• Dataset records:
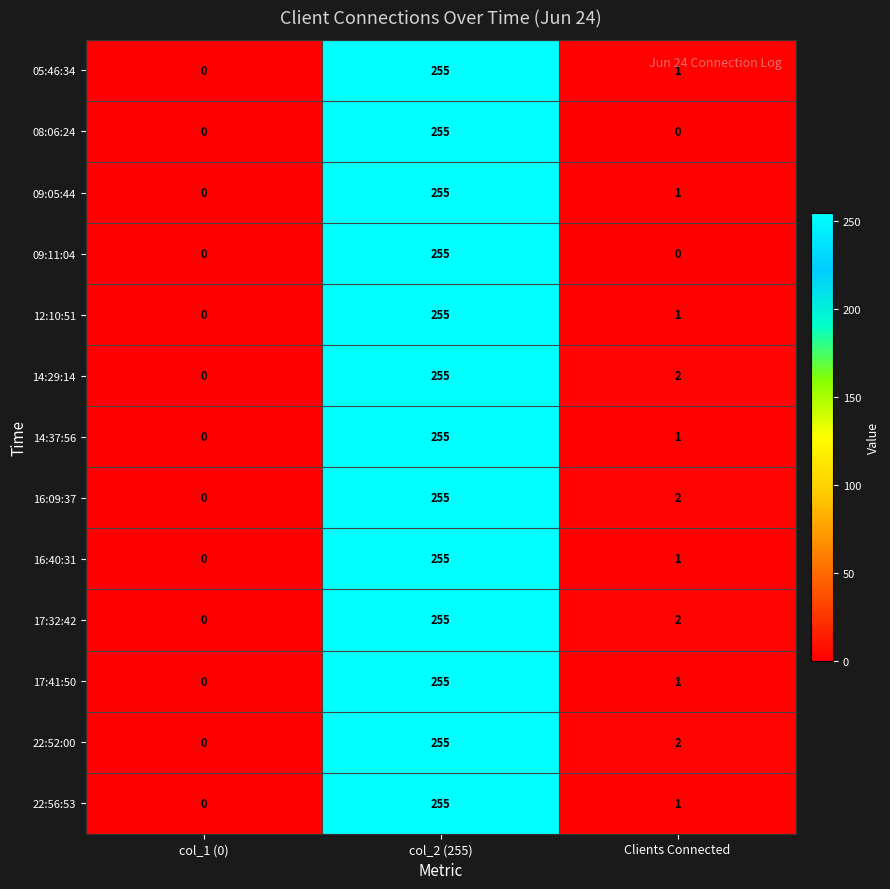

Rank the categories by 22:56:53 value from lowest to highest.

col_1 (0), Clients Connected, col_2 (255)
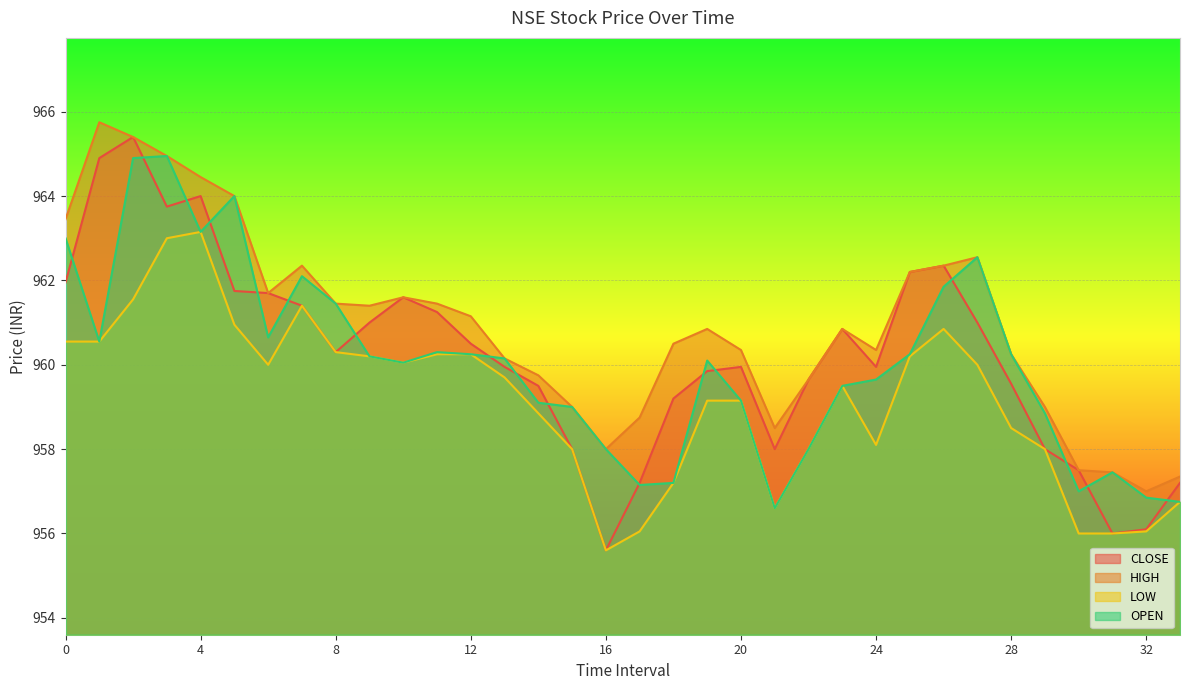

How many values in the CLOSE series exceed 960?

17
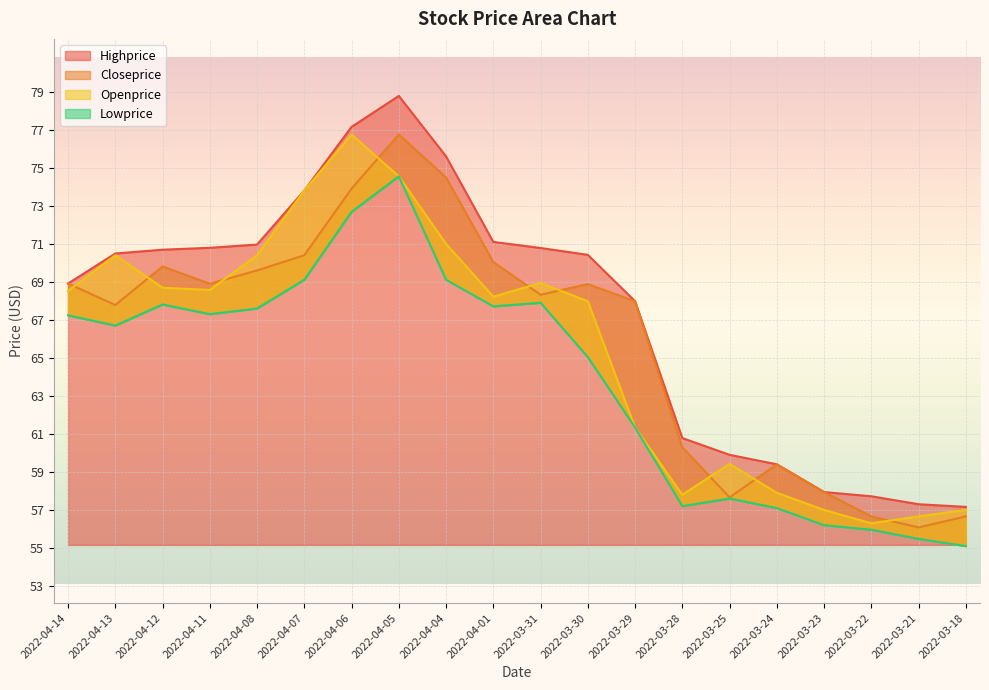

What is the minimum value for Closeprice?

56.1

• What is needed: Update all the entries above by swapping "exceed" for "go above" and leaving everything else unchanged. Leave the pictures out.

• Solution for this exercise:
Rank the categories by 22:56:53 value from lowest to highest.

col_1 (0), Clients Connected, col_2 (255)

How many values in the CLOSE series go above 960?

17

What is the minimum value for Closeprice?

56.1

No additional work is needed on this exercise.